Highland Home Carers
"The bikes have made them feel valued and have made them healthier"
Transport challenges
Employing over 500 people, Highland Home Carers (HHC) is the biggest homecare provider in Scotland and the largest non-state employer in the Highlands. Carers provide vital services to older and disabled people, from complex care to help with day-to-day living, as well as a familiar and friendly face. However, transport challenges such as not being able to afford a car, inadequate public transport services and difficulty finding parking spaces mean their job can be made even more difficult, with carers rushing between visits.
Before engaging with the Cycling Friendly programme, HHC didn’t have a policy on carers using bikes to deliver home care, and, apart from a bike loan scheme, very little support was available to people who cycle.

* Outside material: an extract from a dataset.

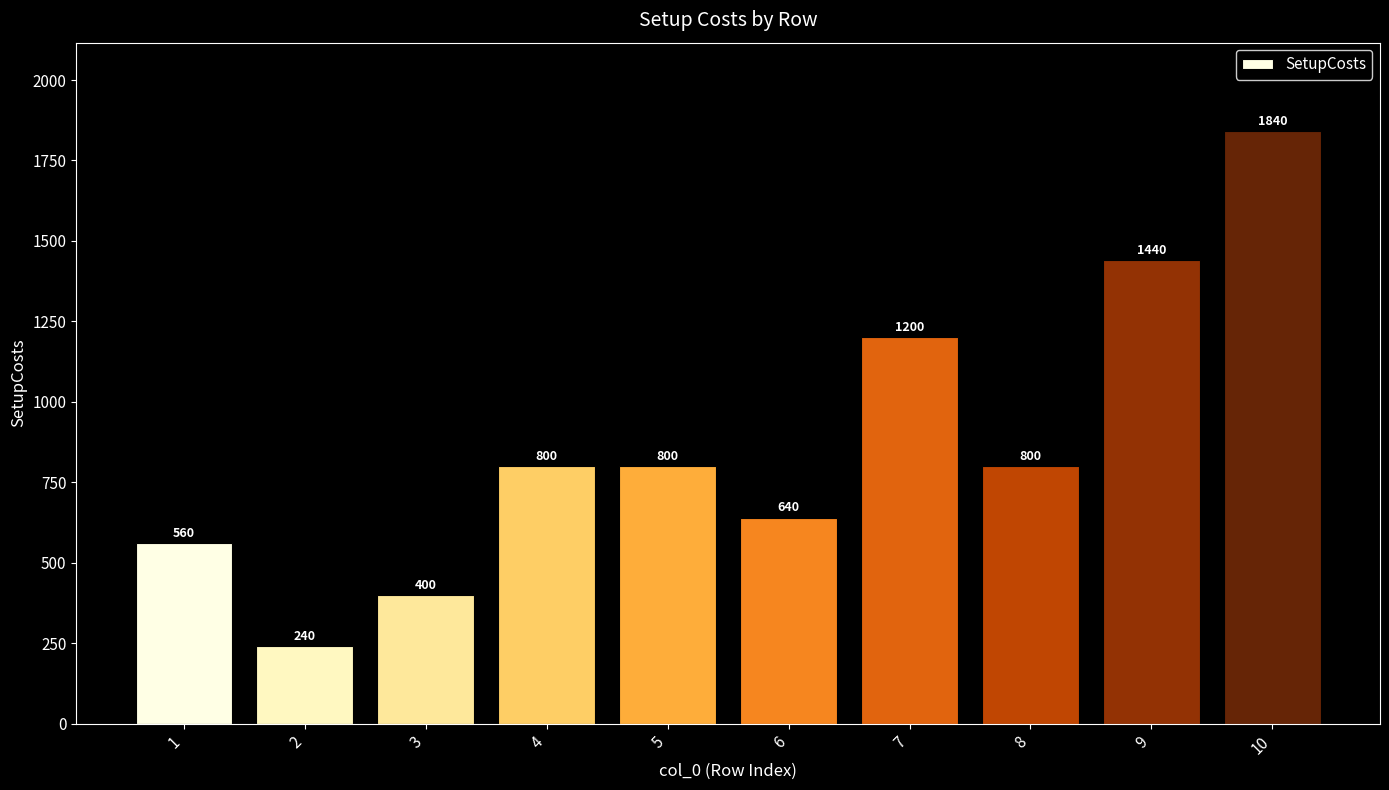

Does the chart contain any negative values?

No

How the bike has "become a story"
Mick Heath, a retired Major working with Highland Home Carers, local community care trusts and Cairn Medical Practice wanted to introduce the idea of supplying e-bikes to carers as a behaviour change and modal shift opportunity, and applied for the Cycling Friendly Employer development fund in November 2018. Cycling Scotland provided a grant of £8,000 for eight bikes trikes, and folding bikes to be used for home visits by front line service delivery staff.
The eight bikes funded allow staff to travel to home visits in a healthy, sustainable way, avoiding traffic and parking restrictions. The feedback observed from the carers’ managers has been positive, with a visible improvement in health and wellbeing in all staff using them. More remarkably, homecare clients have been cheered up by a carer arriving on a bike: “the bike has become a story”.
One of the healthcare workers describes using the e-bikes for home visits: “[It’s] been over a month now since having the bike and [I] have only had to use the car twice which is brilliant. I think it's great that we have been given the opportunity to use these bikes and I hope more people get involved as it really is enjoyable, makes you feel good, the clients love to see you arrive on the bike and it's one less car on the road so better for our planet.”
Smashing barriers with bikes
Mick believes that the project has torn down barriers to active travel within the organisation: “I think we’ve smashed barriers of conventional thinking that saw most care being delivered by car or on foot. Some carers must be driven to clients by a volunteer as they can’t afford a car and/or can’t drive. The project has proved that bikes are a middle way - with huge benefits. All carers, plus many clients, have been impacted by the introduction of the bikes.
The bikes have made them feel valued and have made them healthier. The spin off on client wellbeing has improved the whole community.”
One of the nurses talked about her high anxiety levels being managed by being on the bike: “cycling helped clear my head and return me to calm state” and an Occupational Therapist who took the bike out on her lunch break said “all my stresses disappeared”.
It hasn’t just been the health and wellbeing of the staff that has been improved by this project. A staff member who has started cycling since the project’s inception has found that with the time savings and convenience of cycling to clients, she has been able to take on an extra client who needs four visits per day, a huge deal for both her and the client.
The project is now being extended and includes nurses, school nurses, GPs and pharmacists: extending out across the whole care community, and Cairn Medical Practice was awarded a Cycling Friendly Employer award in 2018.
Mick says of Cycling Scotland: “Cycling Scotland are brave, innovative, and supportive. They can help you turn ideas into delivery.”